Preferential Formation of Chlorate over Perchlorate on Mars Controlled by Iron Mineralogy

Perchlorate (ClO 4 − ) and possibly chlorate (ClO 3 − ) are considered to be ubiquitous on Mars 1 – 5 , and the ClO 3 − /ClO 4 − abundance ratio has critical implications for the redox conditions 6 , 7 , aqueous environments 8 , 9 and habitability on Mars 10 . However, factors that control the ClO 3 − /ClO 4 − generation ratios are not well established. Here we expose mixtures of halite salt (NaCl) with Fe sulfates, Fe (hydr)oxides and Fe 3+ montmorillonite to ultraviolet radiation or ozone in an Earth or CO 2 atmosphere and show that Fe secondary mineralogy is the dominant factor controlling the ClO 3 − /ClO 4 − generation ratio: the sulfates and montmorillonite mixtures produce much higher yields of ClO 4 − than of ClO 3 − , whereas the opposite is true for the (hydr)oxide mixtures. Consistent with previous studies 11 – 18 , our results indicate that the physical state of chloride (Cl − ) (that is, solid, liquid or gas) and the characteristics of the co-occurring minerals (for example, semiconductivity, surface area, acidity) have the greatest influence, whereas oxidation sources (ultraviolet radiation or ozone) and atmospheric composition induce only secondary effects.

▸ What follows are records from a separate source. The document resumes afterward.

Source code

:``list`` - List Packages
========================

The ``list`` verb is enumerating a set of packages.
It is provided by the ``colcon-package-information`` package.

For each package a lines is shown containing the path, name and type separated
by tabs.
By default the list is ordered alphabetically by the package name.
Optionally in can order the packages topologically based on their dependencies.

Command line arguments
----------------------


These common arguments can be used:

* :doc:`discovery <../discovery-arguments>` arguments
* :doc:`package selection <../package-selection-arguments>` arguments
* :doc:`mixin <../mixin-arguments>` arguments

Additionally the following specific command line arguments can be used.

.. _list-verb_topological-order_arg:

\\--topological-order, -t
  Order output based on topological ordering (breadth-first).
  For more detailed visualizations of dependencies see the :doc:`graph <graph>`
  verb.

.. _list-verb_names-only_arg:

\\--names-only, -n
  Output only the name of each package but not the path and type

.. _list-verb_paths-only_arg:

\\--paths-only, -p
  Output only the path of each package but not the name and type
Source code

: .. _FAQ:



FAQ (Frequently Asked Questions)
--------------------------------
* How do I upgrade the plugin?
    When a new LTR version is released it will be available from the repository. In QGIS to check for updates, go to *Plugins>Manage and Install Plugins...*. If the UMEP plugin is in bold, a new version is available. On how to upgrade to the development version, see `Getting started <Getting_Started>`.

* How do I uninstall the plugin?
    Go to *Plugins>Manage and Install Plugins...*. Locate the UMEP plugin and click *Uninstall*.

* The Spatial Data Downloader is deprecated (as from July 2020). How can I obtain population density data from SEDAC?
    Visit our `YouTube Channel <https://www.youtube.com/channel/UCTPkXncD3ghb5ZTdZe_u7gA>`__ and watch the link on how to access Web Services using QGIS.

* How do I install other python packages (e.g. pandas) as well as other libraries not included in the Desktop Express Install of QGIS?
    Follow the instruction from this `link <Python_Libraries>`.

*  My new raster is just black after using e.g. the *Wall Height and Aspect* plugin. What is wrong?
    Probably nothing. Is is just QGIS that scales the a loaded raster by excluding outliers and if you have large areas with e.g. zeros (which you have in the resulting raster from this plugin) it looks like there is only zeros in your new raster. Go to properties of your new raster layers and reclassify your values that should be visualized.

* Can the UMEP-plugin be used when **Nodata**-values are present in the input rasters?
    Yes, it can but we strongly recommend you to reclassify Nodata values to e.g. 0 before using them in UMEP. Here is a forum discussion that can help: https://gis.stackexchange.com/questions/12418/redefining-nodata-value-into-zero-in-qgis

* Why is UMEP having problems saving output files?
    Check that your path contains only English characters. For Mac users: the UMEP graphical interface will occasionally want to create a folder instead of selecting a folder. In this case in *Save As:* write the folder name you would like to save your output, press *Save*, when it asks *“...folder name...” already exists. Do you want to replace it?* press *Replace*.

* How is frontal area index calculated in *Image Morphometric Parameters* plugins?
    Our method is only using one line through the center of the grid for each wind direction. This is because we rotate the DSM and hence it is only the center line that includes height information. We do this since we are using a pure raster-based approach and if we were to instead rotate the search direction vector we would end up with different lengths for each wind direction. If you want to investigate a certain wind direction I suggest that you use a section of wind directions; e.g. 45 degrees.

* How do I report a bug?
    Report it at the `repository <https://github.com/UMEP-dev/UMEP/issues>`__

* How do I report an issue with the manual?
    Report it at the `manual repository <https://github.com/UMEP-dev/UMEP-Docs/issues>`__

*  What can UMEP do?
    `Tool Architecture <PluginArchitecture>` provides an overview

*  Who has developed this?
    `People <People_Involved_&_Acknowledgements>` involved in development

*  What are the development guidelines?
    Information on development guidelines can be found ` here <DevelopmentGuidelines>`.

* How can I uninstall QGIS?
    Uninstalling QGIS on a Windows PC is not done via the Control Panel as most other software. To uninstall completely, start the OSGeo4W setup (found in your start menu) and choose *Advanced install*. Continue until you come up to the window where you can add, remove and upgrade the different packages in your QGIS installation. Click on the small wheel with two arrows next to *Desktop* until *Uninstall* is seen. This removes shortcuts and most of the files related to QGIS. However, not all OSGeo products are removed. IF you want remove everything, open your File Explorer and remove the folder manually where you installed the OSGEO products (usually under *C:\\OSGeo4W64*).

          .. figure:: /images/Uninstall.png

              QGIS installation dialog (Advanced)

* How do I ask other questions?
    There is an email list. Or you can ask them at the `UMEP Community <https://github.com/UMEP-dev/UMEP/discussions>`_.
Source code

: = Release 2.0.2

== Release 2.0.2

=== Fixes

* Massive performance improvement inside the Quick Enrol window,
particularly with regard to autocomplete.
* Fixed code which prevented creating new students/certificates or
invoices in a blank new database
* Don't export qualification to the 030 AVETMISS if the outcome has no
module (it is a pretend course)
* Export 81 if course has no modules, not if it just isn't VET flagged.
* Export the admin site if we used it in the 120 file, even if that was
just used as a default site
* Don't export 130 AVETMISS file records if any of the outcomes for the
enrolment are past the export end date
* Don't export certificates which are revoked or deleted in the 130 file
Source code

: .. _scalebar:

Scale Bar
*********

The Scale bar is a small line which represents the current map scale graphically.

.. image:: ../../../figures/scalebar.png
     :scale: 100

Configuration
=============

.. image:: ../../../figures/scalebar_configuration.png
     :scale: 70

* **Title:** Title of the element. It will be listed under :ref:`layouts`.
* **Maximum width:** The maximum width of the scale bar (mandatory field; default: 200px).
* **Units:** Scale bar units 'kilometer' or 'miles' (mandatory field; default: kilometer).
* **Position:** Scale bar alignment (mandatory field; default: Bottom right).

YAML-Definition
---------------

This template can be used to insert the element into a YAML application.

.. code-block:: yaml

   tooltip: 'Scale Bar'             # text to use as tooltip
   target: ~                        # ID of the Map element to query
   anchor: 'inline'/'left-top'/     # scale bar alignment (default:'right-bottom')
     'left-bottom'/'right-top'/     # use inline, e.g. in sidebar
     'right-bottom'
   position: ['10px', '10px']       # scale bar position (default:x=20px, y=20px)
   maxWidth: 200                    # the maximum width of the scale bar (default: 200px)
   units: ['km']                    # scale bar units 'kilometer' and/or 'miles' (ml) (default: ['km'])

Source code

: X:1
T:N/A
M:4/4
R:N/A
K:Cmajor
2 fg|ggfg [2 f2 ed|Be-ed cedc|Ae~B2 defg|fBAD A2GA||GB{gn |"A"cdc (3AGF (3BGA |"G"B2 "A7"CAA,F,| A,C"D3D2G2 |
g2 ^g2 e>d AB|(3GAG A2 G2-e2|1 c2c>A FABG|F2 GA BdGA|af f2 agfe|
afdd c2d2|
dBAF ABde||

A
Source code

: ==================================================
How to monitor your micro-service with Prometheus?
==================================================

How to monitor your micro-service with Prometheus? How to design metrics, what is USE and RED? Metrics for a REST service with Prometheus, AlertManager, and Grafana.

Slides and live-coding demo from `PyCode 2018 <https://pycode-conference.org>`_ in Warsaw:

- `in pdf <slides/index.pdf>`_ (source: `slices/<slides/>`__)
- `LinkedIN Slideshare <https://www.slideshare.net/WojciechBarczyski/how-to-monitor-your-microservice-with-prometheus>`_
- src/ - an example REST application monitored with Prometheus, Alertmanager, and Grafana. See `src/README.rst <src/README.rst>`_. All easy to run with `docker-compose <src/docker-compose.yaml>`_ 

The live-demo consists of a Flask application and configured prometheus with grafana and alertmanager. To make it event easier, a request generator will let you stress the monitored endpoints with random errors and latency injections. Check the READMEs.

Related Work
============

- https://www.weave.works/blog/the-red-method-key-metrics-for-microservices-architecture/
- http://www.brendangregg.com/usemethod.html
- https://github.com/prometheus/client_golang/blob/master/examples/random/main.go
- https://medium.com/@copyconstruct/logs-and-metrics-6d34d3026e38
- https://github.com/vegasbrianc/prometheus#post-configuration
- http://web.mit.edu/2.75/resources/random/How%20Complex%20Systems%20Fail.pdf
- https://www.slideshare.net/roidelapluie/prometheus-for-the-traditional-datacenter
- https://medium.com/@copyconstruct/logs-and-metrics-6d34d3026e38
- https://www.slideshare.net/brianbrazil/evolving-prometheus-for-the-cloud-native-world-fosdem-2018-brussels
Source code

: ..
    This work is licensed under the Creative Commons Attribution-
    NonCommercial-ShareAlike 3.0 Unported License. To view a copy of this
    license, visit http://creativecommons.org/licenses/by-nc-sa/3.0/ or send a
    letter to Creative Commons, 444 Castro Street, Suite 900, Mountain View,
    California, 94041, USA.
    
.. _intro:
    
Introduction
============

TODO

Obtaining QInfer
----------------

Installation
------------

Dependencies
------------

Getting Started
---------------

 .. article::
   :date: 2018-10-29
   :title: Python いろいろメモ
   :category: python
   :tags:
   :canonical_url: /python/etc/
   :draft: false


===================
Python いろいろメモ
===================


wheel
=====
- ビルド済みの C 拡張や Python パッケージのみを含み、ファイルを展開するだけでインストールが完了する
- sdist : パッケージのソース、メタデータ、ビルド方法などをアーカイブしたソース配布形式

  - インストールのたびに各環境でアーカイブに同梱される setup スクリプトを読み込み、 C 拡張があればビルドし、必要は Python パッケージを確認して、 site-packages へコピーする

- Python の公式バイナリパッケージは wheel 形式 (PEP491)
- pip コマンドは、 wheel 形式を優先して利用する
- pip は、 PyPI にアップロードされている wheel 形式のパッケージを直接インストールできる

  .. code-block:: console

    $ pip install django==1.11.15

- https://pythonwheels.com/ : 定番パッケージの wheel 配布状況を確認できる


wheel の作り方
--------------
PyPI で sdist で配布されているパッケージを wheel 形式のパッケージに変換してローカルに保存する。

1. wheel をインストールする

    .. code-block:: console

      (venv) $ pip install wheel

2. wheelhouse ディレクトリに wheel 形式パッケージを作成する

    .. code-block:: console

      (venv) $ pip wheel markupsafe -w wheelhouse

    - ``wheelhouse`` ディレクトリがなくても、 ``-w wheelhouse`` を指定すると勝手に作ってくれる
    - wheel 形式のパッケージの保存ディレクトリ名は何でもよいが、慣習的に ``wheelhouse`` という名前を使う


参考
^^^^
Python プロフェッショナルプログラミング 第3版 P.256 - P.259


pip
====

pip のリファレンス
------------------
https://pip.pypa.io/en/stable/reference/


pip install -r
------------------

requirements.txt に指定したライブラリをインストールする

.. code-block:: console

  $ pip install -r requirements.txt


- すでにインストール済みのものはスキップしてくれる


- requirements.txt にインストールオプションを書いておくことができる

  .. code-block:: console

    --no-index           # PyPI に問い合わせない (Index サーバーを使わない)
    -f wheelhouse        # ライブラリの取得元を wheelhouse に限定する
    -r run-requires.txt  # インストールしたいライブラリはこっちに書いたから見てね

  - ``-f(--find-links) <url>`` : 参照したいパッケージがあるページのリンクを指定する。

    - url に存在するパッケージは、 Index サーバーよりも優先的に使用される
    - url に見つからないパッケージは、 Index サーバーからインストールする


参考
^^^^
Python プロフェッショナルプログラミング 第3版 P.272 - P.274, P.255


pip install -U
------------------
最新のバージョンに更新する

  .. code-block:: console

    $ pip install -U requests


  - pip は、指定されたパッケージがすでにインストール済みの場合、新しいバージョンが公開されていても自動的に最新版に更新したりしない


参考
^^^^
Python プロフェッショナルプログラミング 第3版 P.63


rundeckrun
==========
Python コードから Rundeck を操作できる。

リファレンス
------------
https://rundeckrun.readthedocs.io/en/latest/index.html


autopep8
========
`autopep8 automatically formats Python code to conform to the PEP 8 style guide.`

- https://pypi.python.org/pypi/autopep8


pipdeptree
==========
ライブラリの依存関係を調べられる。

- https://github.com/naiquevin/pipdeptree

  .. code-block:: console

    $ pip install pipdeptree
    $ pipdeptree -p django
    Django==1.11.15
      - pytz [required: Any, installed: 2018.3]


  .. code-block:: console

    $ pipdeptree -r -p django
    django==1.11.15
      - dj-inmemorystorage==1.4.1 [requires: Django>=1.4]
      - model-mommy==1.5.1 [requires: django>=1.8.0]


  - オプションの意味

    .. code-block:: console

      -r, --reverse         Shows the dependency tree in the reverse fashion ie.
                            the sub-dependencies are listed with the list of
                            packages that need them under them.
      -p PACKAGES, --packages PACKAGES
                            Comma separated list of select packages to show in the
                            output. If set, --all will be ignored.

We conclude that, under the hyperarid climate and widespread Fe (hydr)oxide abundances prevailing on Mars since the Amazonian period 19 , Cl − oxidation should produce yields of ClO 3 − that are orders of magnitude higher than those of ClO 4 − , highlighting the importance of ClO 3 − in the surficial environments and habitability of modern Mars compared with ClO 4 − . Laboratory experiments show that the type of iron mineral is the dominant factor controlling the chlorate/perchlorate (ClO 3 − /ClO 4 − ) generation ratio on Mars over oxidation methods or atmospheric composition. Chlorate yields are found to exceed perchlorate yields by orders of magnitude in the current desiccated Martian conditions.